* [About this exercise]: Output all the data exactly.

* [Material for this exercise]:
+--
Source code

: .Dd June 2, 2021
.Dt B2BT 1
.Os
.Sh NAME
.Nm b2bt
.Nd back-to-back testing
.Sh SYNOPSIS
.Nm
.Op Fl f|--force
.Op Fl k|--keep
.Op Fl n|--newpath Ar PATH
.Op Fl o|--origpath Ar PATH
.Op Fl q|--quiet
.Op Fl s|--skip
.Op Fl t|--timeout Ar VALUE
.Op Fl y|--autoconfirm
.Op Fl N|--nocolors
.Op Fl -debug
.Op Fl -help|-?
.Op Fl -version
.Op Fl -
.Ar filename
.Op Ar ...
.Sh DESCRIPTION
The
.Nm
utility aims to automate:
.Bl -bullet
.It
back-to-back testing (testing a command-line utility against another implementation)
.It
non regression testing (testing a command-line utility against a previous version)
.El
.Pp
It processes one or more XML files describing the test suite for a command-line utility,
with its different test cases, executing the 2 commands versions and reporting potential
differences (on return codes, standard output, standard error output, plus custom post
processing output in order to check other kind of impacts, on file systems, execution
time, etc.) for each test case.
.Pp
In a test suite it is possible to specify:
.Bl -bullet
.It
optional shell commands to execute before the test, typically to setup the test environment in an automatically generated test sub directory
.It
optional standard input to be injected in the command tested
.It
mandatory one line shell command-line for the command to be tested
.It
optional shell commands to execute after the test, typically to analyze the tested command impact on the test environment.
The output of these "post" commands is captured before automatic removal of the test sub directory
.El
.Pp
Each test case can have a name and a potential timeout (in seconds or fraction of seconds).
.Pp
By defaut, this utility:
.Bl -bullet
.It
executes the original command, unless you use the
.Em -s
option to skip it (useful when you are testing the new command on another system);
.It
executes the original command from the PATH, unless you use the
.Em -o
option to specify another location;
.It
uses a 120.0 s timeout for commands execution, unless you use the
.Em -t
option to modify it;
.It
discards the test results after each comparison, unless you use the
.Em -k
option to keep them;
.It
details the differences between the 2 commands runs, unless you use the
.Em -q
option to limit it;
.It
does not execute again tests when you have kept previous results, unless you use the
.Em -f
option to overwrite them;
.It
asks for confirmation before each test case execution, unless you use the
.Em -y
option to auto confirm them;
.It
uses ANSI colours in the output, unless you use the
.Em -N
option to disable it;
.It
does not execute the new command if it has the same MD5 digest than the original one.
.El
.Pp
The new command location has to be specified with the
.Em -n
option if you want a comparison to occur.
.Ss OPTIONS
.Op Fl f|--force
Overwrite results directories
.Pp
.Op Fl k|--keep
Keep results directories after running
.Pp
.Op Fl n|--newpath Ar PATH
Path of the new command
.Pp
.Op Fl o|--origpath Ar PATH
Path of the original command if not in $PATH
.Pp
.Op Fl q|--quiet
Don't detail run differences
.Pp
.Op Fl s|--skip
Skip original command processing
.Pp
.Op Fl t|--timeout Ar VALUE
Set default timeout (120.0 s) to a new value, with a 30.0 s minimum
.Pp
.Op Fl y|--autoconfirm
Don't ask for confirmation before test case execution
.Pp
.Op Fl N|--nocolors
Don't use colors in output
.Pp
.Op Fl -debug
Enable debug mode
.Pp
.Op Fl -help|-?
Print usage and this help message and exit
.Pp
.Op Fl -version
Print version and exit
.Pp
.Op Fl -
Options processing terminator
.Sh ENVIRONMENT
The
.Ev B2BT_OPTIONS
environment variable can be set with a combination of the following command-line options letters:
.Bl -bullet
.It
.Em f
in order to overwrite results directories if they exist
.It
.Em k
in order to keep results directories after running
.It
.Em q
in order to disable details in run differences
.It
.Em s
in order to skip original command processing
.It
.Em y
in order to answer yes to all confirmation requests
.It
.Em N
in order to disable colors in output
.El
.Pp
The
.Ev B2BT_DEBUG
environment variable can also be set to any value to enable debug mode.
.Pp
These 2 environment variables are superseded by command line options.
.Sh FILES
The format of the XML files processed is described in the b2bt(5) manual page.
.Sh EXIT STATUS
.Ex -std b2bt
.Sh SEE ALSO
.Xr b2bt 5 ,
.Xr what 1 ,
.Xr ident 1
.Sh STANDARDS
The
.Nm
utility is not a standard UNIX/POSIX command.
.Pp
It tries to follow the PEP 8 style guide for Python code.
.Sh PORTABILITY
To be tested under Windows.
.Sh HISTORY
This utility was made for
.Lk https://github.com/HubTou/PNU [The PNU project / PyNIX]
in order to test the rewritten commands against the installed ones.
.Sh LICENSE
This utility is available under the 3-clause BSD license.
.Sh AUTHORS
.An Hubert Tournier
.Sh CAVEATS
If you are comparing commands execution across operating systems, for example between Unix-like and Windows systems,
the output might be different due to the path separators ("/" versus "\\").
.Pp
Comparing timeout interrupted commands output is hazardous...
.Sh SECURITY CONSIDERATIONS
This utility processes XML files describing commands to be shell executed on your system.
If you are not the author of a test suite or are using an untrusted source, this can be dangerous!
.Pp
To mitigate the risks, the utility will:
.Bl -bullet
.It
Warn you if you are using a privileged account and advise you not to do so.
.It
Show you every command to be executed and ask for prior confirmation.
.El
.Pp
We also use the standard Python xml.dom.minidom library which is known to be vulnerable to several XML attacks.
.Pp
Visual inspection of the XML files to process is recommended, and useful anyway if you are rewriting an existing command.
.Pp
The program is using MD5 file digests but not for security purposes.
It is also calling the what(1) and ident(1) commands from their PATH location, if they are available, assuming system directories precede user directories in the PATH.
+--
* [Reply]:
Source code

: .Dd June 2, 2021
.Dt B2BT 1
.Os
.Sh NAME
.Nm b2bt
.Nd back-to-back testing
.Sh SYNOPSIS
.Nm
.Op Fl f|--force
.Op Fl k|--keep
.Op Fl n|--newpath Ar PATH
.Op Fl o|--origpath Ar PATH
.Op Fl q|--quiet
.Op Fl s|--skip
.Op Fl t|--timeout Ar VALUE
.Op Fl y|--autoconfirm
.Op Fl N|--nocolors
.Op Fl -debug
.Op Fl -help|-?
.Op Fl -version
.Op Fl -
.Ar filename
.Op Ar ...
.Sh DESCRIPTION
The
.Nm
utility aims to automate:
.Bl -bullet
.It
back-to-back testing (testing a command-line utility against another implementation)
.It
non regression testing (testing a command-line utility against a previous version)
.El
.Pp
It processes one or more XML files describing the test suite for a command-line utility,
with its different test cases, executing the 2 commands versions and reporting potential
differences (on return codes, standard output, standard error output, plus custom post
processing output in order to check other kind of impacts, on file systems, execution
time, etc.) for each test case.
.Pp
In a test suite it is possible to specify:
.Bl -bullet
.It
optional shell commands to execute before the test, typically to setup the test environment in an automatically generated test sub directory
.It
optional standard input to be injected in the command tested
.It
mandatory one line shell command-line for the command to be tested
.It
optional shell commands to execute after the test, typically to analyze the tested command impact on the test environment.
The output of these "post" commands is captured before automatic removal of the test sub directory
.El
.Pp
Each test case can have a name and a potential timeout (in seconds or fraction of seconds).
.Pp
By defaut, this utility:
.Bl -bullet
.It
executes the original command, unless you use the
.Em -s
option to skip it (useful when you are testing the new command on another system);
.It
executes the original command from the PATH, unless you use the
.Em -o
option to specify another location;
.It
uses a 120.0 s timeout for commands execution, unless you use the
.Em -t
option to modify it;
.It
discards the test results after each comparison, unless you use the
.Em -k
option to keep them;
.It
details the differences between the 2 commands runs, unless you use the
.Em -q
option to limit it;
.It
does not execute again tests when you have kept previous results, unless you use the
.Em -f
option to overwrite them;
.It
asks for confirmation before each test case execution, unless you use the
.Em -y
option to auto confirm them;
.It
uses ANSI colours in the output, unless you use the
.Em -N
option to disable it;
.It
does not execute the new command if it has the same MD5 digest than the original one.
.El
.Pp
The new command location has to be specified with the
.Em -n
option if you want a comparison to occur.
.Ss OPTIONS
.Op Fl f|--force
Overwrite results directories
.Pp
.Op Fl k|--keep
Keep results directories after running
.Pp
.Op Fl n|--newpath Ar PATH
Path of the new command
.Pp
.Op Fl o|--origpath Ar PATH
Path of the original command if not in $PATH
.Pp
.Op Fl q|--quiet
Don't detail run differences
.Pp
.Op Fl s|--skip
Skip original command processing
.Pp
.Op Fl t|--timeout Ar VALUE
Set default timeout (120.0 s) to a new value, with a 30.0 s minimum
.Pp
.Op Fl y|--autoconfirm
Don't ask for confirmation before test case execution
.Pp
.Op Fl N|--nocolors
Don't use colors in output
.Pp
.Op Fl -debug
Enable debug mode
.Pp
.Op Fl -help|-?
Print usage and this help message and exit
.Pp
.Op Fl -version
Print version and exit
.Pp
.Op Fl -
Options processing terminator
.Sh ENVIRONMENT
The
.Ev B2BT_OPTIONS
environment variable can be set with a combination of the following command-line options letters:
.Bl -bullet
.It
.Em f
in order to overwrite results directories if they exist
.It
.Em k
in order to keep results directories after running
.It
.Em q
in order to disable details in run differences
.It
.Em s
in order to skip original command processing
.It
.Em y
in order to answer yes to all confirmation requests
.It
.Em N
in order to disable colors in output
.El
.Pp
The
.Ev B2BT_DEBUG
environment variable can also be set to any value to enable debug mode.
.Pp
These 2 environment variables are superseded by command line options.
.Sh FILES
The format of the XML files processed is described in the b2bt(5) manual page.
.Sh EXIT STATUS
.Ex -std b2bt
.Sh SEE ALSO
.Xr b2bt 5 ,
.Xr what 1 ,
.Xr ident 1
.Sh STANDARDS
The
.Nm
utility is not a standard UNIX/POSIX command.
.Pp
It tries to follow the PEP 8 style guide for Python code.
.Sh PORTABILITY
To be tested under Windows.
.Sh HISTORY
This utility was made for
.Lk https://github.com/HubTou/PNU [The PNU project / PyNIX]
in order to test the rewritten commands against the installed ones.
.Sh LICENSE
This utility is available under the 3-clause BSD license.
.Sh AUTHORS
.An Hubert Tournier
.Sh CAVEATS
If you are comparing commands execution across operating systems, for example between Unix-like and Windows systems,
the output might be different due to the path separators ("/" versus "\\").
.Pp
Comparing timeout interrupted commands output is hazardous...
.Sh SECURITY CONSIDERATIONS
This utility processes XML files describing commands to be shell executed on your system.
If you are not the author of a test suite or are using an untrusted source, this can be dangerous!
.Pp
To mitigate the risks, the utility will:
.Bl -bullet
.It
Warn you if you are using a privileged account and advise you not to do so.
.It
Show you every command to be executed and ask for prior confirmation.
.El
.Pp
We also use the standard Python xml.dom.minidom library which is known to be vulnerable to several XML attacks.
.Pp
Visual inspection of the XML files to process is recommended, and useful anyway if you are rewriting an existing command.
.Pp
The program is using MD5 file digests but not for security purposes.
It is also calling the what(1) and ident(1) commands from their PATH location, if they are available, assuming system directories precede user directories in the PATH.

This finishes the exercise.